A successful application to Allen & Overy's real estate team combines clear technical competence, demonstrable commercial awareness, and evidence of teamwork and client focus. Use paralegal experience, targeted learning and mentoring to build a compact set of concrete examples that show you can contribute from day one.

Frequently Asked Questions

What types of real estate work would I do at Allen & Overy as a trainee or junior solicitor?

At Allen & Overy you'll encounter a wide spectrum: real estate finance (lending, CMBS, acquisition finance), investment and portfolio disposals, development and mixed-use projects, commercial leases and landlord and tenant work, real estate M&A, and cross-border structuring for investors and funds. As a trainee you may be rotated through capital markets transactions with property security, funds and real estate finance, and occasionally disputes or planning. Expect complex, high-value, often cross-jurisdictional matters advising banks, institutional investors and developers. Practical experience includes drafting facility agreements, leases, security documents and due diligence reports; commercial awareness of market drivers is essential.

How is A&O's real estate team positioned in the UK and global market, and what does that mean for my development?

Allen & Overy is consistently ranked among the elite for large-scale real estate finance and cross-border investment work, particularly for banks, private equity and institutional lenders. The team's global platform means trainees can work on multi-jurisdictional financings and complex structuring, which accelerates technical development and commercial judgement. For you that translates into earlier responsibility on high-value deals, exposure to international clients and secondment opportunities. Be prepared for fast turnaround times and a client-focused approach; building sector specialism - logistics, offices, residential PRS or retail - and fluency in finance documents will make you stand out.

What technical knowledge and commercial awareness should I demonstrate when applying to A&O's real estate team?

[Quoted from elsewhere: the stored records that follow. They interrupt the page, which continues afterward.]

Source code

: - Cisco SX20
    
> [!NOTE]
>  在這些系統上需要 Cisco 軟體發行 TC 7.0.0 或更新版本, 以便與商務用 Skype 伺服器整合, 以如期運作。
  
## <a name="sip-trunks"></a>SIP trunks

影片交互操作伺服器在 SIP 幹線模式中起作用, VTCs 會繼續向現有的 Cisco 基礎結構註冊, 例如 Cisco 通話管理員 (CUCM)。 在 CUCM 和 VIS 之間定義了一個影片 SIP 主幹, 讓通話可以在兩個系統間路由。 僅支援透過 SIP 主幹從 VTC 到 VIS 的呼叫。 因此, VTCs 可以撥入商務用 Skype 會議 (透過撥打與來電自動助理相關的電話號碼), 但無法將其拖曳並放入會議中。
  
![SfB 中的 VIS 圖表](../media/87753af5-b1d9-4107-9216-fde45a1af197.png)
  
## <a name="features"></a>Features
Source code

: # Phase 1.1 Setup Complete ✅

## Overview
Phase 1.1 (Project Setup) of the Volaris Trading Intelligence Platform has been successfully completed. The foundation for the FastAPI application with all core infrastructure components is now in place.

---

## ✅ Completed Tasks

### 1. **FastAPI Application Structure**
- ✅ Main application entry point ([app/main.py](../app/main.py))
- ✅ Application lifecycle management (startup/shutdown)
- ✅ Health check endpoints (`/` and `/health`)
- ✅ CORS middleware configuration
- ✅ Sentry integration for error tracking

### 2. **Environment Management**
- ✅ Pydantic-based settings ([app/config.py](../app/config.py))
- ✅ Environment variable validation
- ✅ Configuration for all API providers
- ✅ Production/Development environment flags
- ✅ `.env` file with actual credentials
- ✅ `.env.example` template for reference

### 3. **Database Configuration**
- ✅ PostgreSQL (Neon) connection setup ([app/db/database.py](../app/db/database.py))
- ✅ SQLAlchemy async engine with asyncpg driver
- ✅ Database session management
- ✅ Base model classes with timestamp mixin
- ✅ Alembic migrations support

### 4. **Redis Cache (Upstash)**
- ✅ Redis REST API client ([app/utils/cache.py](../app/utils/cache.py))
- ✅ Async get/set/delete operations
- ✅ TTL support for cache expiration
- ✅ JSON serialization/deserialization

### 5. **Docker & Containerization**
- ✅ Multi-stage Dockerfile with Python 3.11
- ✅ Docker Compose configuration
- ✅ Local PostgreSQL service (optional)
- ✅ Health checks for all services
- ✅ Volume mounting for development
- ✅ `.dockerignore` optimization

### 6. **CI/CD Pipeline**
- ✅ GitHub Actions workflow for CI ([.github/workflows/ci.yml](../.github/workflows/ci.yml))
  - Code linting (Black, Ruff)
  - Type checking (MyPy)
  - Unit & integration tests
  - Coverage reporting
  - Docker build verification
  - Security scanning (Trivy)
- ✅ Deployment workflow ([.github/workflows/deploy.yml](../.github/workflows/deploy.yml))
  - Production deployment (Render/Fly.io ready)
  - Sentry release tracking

Show practical knowledge: differences between freehold and leasehold, the Landlord and Tenant Act 1954 termination/renewal regime, standard commercial lease clauses (repair, alienation, break clauses), SDLT basics, and security interests used in real estate finance (legal mortgage, debenture, CPs). Demonstrate commercial awareness of funding markets, ESG and net-zero obligations, and sector trends like logistics and PRS. Use examples of recent A&O deals from legal press, and prepare concise notes on a transaction lifecycle. Useful resources include Practical Law, Estates Gazette, Law Society Gazette, and YourLegalLadder for A&O firm profiles, TC trackers and mentoring.

How should I structure my seats and early PQ choices to progress within A&O's real estate practice?

Plan seats to build complementary technical and commercial skills: guaranteed real estate finance and funds seats, plus corporate or banking for deal structure, and disputes or planning to understand enforcement and consent issues. Seek secondments with clients or international offices to gain cross-border exposure. Early PQ choices should target transactional responsibility and client contact - aim for lead junior roles on financings or portfolio disposals. Keep a clear record of deals and precedent drafting to evidence capability. Use YourLegalLadder's TC tracker and mentoring to plan seat applications, and discuss progression expectations with supervisors during appraisals.